Could stagflation be an opportunity? Fuelled by a pandemic and a war, it is a word that strikes fear into politicians. But some say we should not be so quick to declare disaster.  Politicians hope it is a thing of the past. But they fear they are wrong. Stagflation is back. An ugly word for a mix of rising prices (inflation) and slow economic growth (stagnation). It scares politicians because it is hard to solve. Higher taxes and interest rates lower inflation but slow growth. Tax cuts can boost the economy but may push prices higher. It's like trying "to ride a tandem across a tightrope", says economics journalist Faisal Islam. Stagflation hit in the 1970s when the oil price sent inflation soaring and the global economy slowed. Today, experts blame the pandemic for cutting supply chains and the war in Ukraine for raising the cost of petrol and food. The 1970s crisis ended with the worst recession since World War Two. So, are we heading for disaster? Or is this an opportunity? "In human terms", says economist Kristalina Georgieva, "people's incomes are down and hardship is up". Wages and savings are worth less. Other economists insist we are not going back in time. "If you dig below the surface", says Andrew Goodwin, "the current situation is very different". We have a weaker labour movement and independent central banks. In the 1970s, the solution was to shrink government and make it easier for businesses to grow. Now is another time for big ideas, argues economics writer Hermione Taylor. "Don't look backwards but forwards." Activist George Monbiot says the climate crisis means we must "reduce economic activity". Economist Kate Raworth believes we must kick our "addiction" to economic growth.
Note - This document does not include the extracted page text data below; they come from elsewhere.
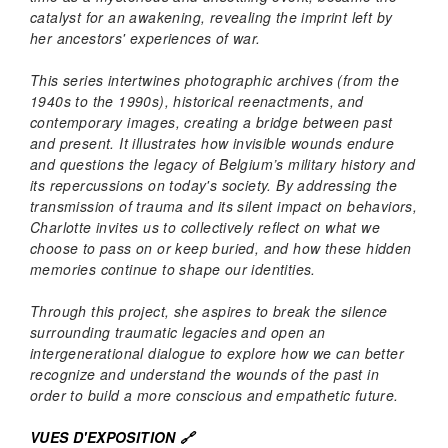
catalyst for an awakening, revealing the imprint left by
her ancestors' experiences of war.
This series intertwines photographic archives (from the
1940s to the 1990s), historical reenactments, and
contemporary images, creating a bridge between past
and present. It illustrates how invisible wounds endure
and questions the legacy of Belgium’s military history and
its repercussions on today's society. By addressing the
transmission of trauma and its silent impact on behaviors,
Charlotte invites us to collectively reflect on what we
choose to pass on or keep buried, and how these hidden
memories continue to shape our identities.
Through this project, she aspires to break the silence
surrounding traumatic legacies and open an
intergenerational dialogue to explore how we can better
recognize and understand the wounds of the past in
order to build a more conscious and empathetic future.
VUES D'EXPOSITION 🔗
Others argue we need safety nets to support those hardest hit. One radical idea is a universal basic income, a regular payment to everyone from the government. The future of society and our planet depends on what politicians do next. Could stagflation be an opportunity? Shock therapy Yes: Economics is not working. After the pandemic, millions left their jobs to seek a better balance between life and work. Now, we need to design a new economy that serves people and the environment.